De 1943 à sa mort en 1989, le grand écrivain Sandor Marai tient son Journal, dont de larges extraits sont aujourd’hui publiés en français. Ce premier tome, intitulé Les années hongroises 1943-1948, couvre la période de la guerre, de l’occupation allemande à l’occupation soviétique. Passionnant.

Durant ces cinq « années hongroises », que l’on pourrait aussi nommer années tragiques ou décisives, Sandor Marai est au cœur des grands drames du XX° siècle. Dans la capitale et à la campagne, il vit l’occupation nazie, la déportation des Juifs (dont son beau-père), les bombardements alliés, le siège de Budapest, la libération par l’armée rouge et la prise de pouvoir des communistes. Son beau-père est déporté, son appartement détruit par les bombes, sa maison de campagne réquisitionnée pour loger seize soldats de l’armée soviétique (plutôt sympathiques ces jeunes Russes admiratifs de l’écrivain). Ecoeuré par le nouveau régime, par la nationalisation des esprits et la confiscation des libertés, attaqué par la presse communiste, l’écrivain bourgeois (comme il aime à se qualifier) fuit ce pays dans lequel il n’a plus sa place. Il s’exile, la mort dans l’âme, et part vers la Suisse et l’Italie n’emportant que cinq livres dont L’Odyssée (lui qui possédait avant les bombardements une bibliothèque de plus de cinq mille livres.) Quitter la Hongrie est pour lui la seule manière de continuer à faire vivre la langue et la littérature hongroise.

Ce qui surprend dès les premières pages, c’est la forme originale de ce journal sans indications de dates.

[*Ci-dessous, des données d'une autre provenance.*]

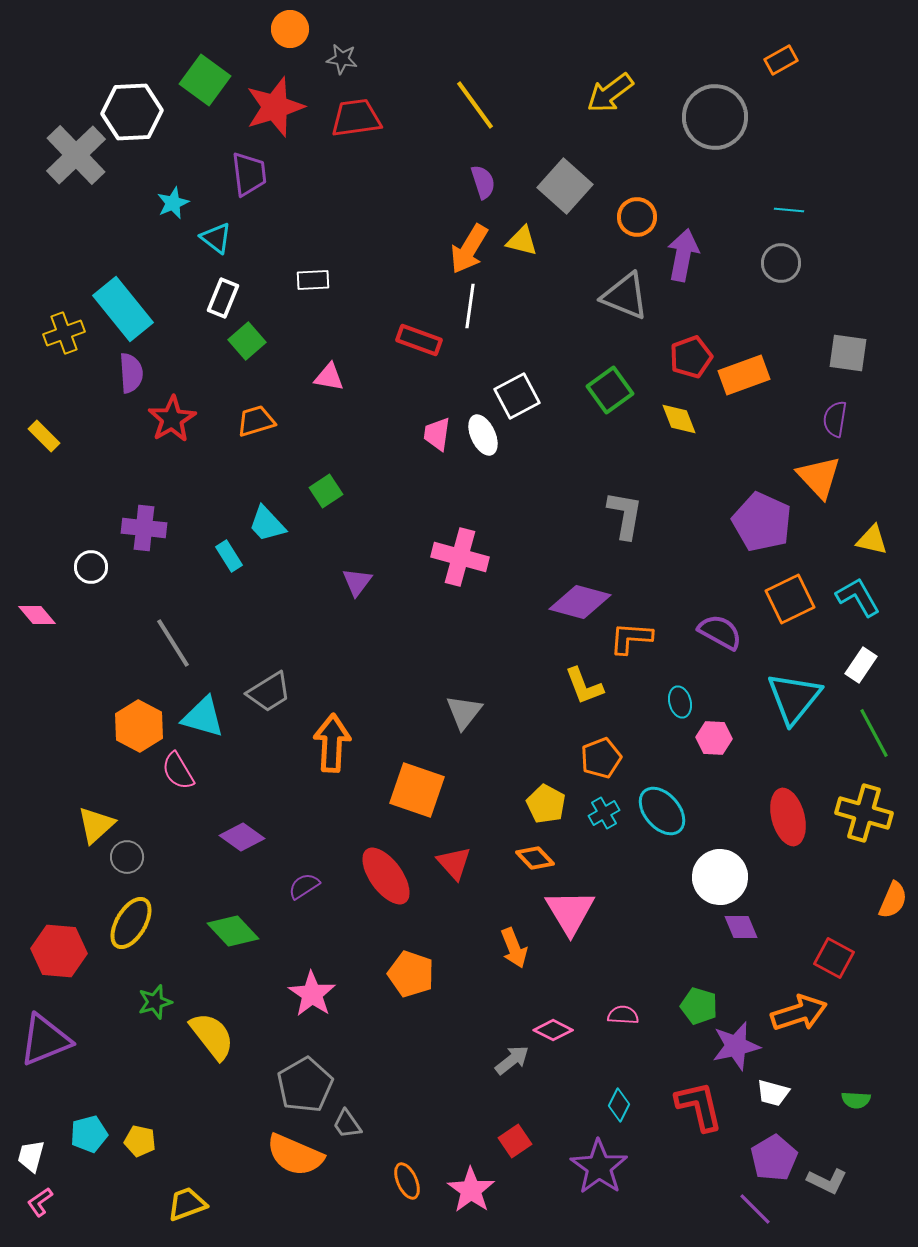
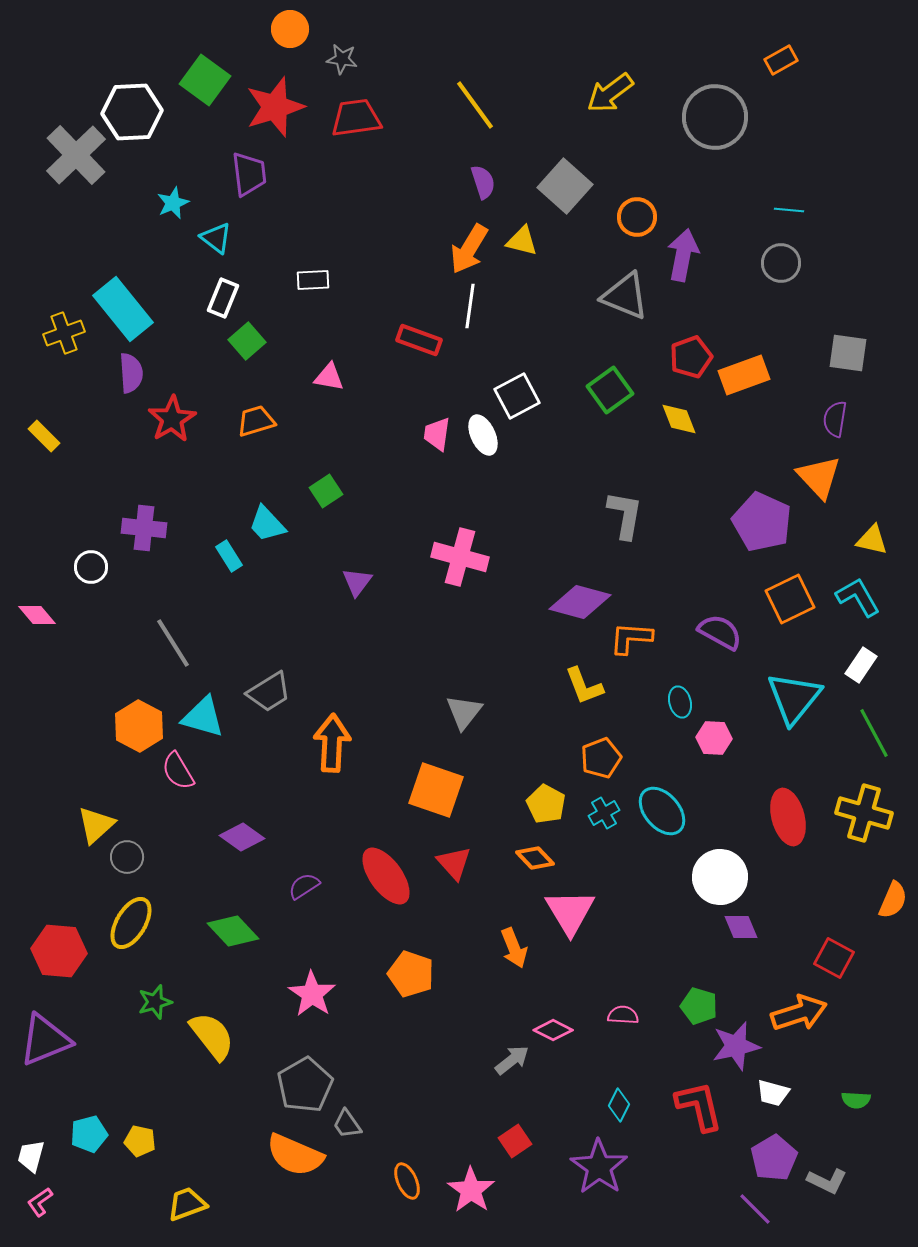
orange square at (417, 790): moved 19 px right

Constitué de paragraphes séparés par un trait, l’ouvrage est fait de notations plus ou moins brèves, de réflexions (entre Choses vues de Victor Hugo et Maximes de La Rochefoucauld), parfois de micro-récits, presque des nouvelles avec chute. Ce qui étonne aussi c’est l’humour dont fait preuve l’auteur (humour que ses romans ne laissaient pas soupçonner) tant envers la guerre qu’envers lui-même écrivain. Tout cela rend la lecture immédiatement et constamment prenante.  

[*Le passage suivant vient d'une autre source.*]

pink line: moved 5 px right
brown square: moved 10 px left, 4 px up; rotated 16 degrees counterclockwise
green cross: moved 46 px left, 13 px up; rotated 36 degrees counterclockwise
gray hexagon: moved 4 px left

On découvre la complexité de la situation hongroise entre fascisme et communisme. Ennemi de de tous les totalitarismes, Sandor Marai est sans pitié à l’égard de ses compatriotes : dans ses analyses acerbes, il dénonce l’esprit de caste de ceux qu’il nomme « les gentilshommes hongrois chrétiens », l’opportunisme des anciens Croix fléchées pro-nazis qui s’empressent de mettre sur pied le parti communiste local, l’antisémitisme et l’esprit de revanche qui anime la société hongroise. Il décrit la fin d’un monde, incarné par le vieux café où il se rend après le bain de vapeur : « Thé, viandes froides, journaux. Le refuge tiède de la civilisation. Et la conscience que ce bonheur est plus fragile encore que la tasse de thé en verre que tu portes à tes lèvres. » Il constate et déplore l’absence d’une bourgeoisie consciente et cultivée et l’impossibilité pour la Hongrie d’accéder dans l’immédiat à la démocratie.

On découvre aussi la force, l’intelligence et la sensibilité d’un homme en temps de guerre, un lecteur, un écrivain. Il lit, relit sans cesse : Platon et Goethe sous les bombardements alliés, La Chartreuse de Parme pendant la chute de Buda (on se souvient que Giono a fait toute la guerre de 1914 avec ce roman dans sa veste), les classiques comme les plus contemporains, La Peste dès sa parution en 1947. Il se nourrit de ses lectures, établit des échos entre passé et présent : Les Oiseaux d’Aristophane « terriblement actuel », Le Juif de Malte de Marlowe, figure éternelle de l’antisémitisme, Les Châtiments « effroyablement contemporain »… Et surtout il travaille, il écrit sans relâche, même dans des conditions de vie difficile. Il est même prolifique : durant ces années de guerre, il rédige, outre son journal, pas moins de cinq romans. Il écrit « pour le tiroir » puisque, depuis 1944 et l’instauration de la censure, il a décidé de ne plus publier ni d’écrire pour les journaux. L’écriture est pour lui à la fois une discipline, une drogue, un témoignage, une obligation morale : « Si je ne travaille pas, je meurs. »

Il confie aussi les plaisirs simples et quotidiens – le bonheur de manger de nouveau des petits pains beurrés, les promenades au zoo avec Janos, le petit garçon qu’il a adopté –  les sentiments, les émotions intimes. Bien sûr, la mort est là, omniprésente en ces temps de guerre, mais il la rend sensible quand il parle de son vieux chien ou de sa tante Julie qui, à quatre-vingt-neuf ans, s’accroche à la vie. Et il s’interroge : « Quel est le plus beau souvenir de ces cinq années? Qu’est-ce qui a été le plus beau? C’est la vie qui était belle, la vie tout entière, dans sa totalité, même au milieu de la souffrance. »

Témoignage d’un immense intérêt historique, le Journal de Sandor Marai est aussi un texte à valeur universelle parce que c’est celui d’un grand écrivain. Comme il le note à propos du Journal de guerre de Gide : « les seuls passages dignes d’être retenus sont ceux qui ne rendent pas compte de l’actualité. »

Journal, Les Années hongroises 1943-1948, traduit du hongrois par Catherine Fay, Albin Michel, 2019, 523 pages.